Suddenly most of the people in the photo jumped up and started chasing after Rick, he legged it as fast as he could but in the end they caught up with him.
The 'reason' for the chase was apparently that he was holding everyone's Per Diem's and they just wanted their readies.
The Specials - Front Cover - Coventry 1979
I have to thank my friend Elvis Costello for suggesting us to Jerry Dammers, he was producing the First Specials LP and thought we would get on well together. There are few people who I would describe as genius, but it applies to both Jerry and this Band. Seven very individual people, and one of the best bands I ever worked with. Jerry had both the locations and ideas worked out for their first LP sleeve, he showed my some LP's that he liked visually, one of them was the Who's My Generation. Although taken in colour the band is shot from above, and with seven people in the band, group shots are never usually easy. We went to a location Jerry suggested at the Canal Basin in Coventry, these guys took direction really well, but, they also knew how to hold their own in a band this big, each had his own personality and it shows, if only all groups were this easy to deal with, I might have continued doing it. For the LP cover we cut out the band members with a pair of scissors at Jerry's request, he wanted it to look cheesy, then we stripped it onto a white background, but here, for the first time you can see the actual photograph as it was originally taken. There were only ten frames done of this pose, the last two on the roll were used for the back cover, and that's a slightly different story.
The Specials - Back Cover - Coventry 1979
The front cover was taken from the first floor of an abandoned building, looking down at the Band who were standing in a triangular shape, the strongest shape there is. But Starr, my partner in life and crime took an SX 70 photo of the same shot from the side, at ground level. When I got down the stairs she showed it to me and I told the Band to stay in position, I sized it up the the Hasselblad viewfinder, gave minuscule directions to each musician to get the image perfectly composed and clicked the shutter. Once. One single frame. I think it's because I knew it was perfect, what young and arrogant confidence that is. But it's probably the best group shot I ever did, and it certainly passes the test of time. Instead of a picture we had done earlier in the day we used it as the Back Cover, and also
the Poster. In America they used it as the Front Cover, against our wishes, back then we also designed the sleeves, and Starr did the typography by hand with Lettraset. It's an Architects Drawing, side and top elevation, not that the Two Tone fans were supposed to get that, but it justified the position when we showed it to the Record Company, they saw one sleeve, just two photographs, nothing more.
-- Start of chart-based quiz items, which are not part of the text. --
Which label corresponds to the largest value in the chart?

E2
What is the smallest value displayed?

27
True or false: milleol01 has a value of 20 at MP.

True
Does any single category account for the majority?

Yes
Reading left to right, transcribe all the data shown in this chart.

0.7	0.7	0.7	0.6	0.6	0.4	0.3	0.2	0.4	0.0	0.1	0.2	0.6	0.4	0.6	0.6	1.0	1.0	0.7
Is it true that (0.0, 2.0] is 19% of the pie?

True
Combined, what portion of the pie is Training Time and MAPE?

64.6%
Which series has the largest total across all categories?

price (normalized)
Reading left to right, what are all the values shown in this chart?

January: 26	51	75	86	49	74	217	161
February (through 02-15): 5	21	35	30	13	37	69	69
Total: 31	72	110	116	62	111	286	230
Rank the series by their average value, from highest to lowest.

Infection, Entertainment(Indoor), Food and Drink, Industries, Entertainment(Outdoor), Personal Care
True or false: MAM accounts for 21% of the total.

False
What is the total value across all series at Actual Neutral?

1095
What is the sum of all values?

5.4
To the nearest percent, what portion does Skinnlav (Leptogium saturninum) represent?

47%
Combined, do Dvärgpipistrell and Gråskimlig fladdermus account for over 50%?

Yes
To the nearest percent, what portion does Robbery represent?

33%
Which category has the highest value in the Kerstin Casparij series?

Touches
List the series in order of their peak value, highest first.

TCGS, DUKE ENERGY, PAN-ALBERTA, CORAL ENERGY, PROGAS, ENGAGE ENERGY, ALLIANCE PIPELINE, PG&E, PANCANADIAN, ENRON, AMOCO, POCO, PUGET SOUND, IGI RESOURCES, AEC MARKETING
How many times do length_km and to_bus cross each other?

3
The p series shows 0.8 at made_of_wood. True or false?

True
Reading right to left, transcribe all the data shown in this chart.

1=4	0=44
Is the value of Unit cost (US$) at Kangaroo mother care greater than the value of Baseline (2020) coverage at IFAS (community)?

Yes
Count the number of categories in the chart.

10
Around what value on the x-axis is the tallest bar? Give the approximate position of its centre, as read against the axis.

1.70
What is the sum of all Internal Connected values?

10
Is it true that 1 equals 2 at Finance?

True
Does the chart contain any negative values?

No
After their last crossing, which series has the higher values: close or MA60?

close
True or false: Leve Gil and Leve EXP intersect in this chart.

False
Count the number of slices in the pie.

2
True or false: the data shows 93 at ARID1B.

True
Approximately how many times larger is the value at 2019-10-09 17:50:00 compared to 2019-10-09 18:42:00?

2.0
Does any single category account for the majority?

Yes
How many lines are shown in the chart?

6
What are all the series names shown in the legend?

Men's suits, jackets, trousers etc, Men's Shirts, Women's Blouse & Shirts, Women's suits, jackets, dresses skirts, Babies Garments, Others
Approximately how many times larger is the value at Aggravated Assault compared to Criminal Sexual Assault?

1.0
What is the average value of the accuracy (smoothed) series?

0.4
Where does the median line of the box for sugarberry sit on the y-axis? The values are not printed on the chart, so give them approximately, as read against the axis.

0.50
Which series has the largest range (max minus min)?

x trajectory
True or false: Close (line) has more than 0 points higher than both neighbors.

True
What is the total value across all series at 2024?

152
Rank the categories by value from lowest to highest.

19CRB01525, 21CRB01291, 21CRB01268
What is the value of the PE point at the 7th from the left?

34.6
Luckily they really liked it and all the hard work we put into it had paid off. I love this picture.
Phil Lynott - Tokyo 1979
After working with him a few times for the NME Phil Lynott and I became best friends and I became their Tour Photographer. In fact we got on so well that we shared a house for a few years, we went everywhere together and I went all over the World with them including numerous Tours of America, the UK, Europe and Australia. The highlight however was a trip to Japan for their first tour there in 1979. I had always wanted to go to Japan and found the place fascinating despite being unable to speak a word of Japanese. After spending a few days in Tokyo we moved on to Osaka and Nagoya which meant taking the high speed Bullet Train between towns. We were standing on the platform at the Tokyo Railway Station when a bunch of schoolboys recognized Philip and came over to ask for autographs, seeing them in the traditional school uniforms of the time I asked them to pose with Philip as there was a great contrast in the way they and Philip were dressed. Looking at this photo now their uniforms seem so formal, but back then this is how all Japanese Schoolboys dressed. I took many great photos of Philip but there is something about this photo that makes it my favourite. The clash of cultures makes it distinctive but the look on his face also captures this spirit of this great musician who left us way too soon.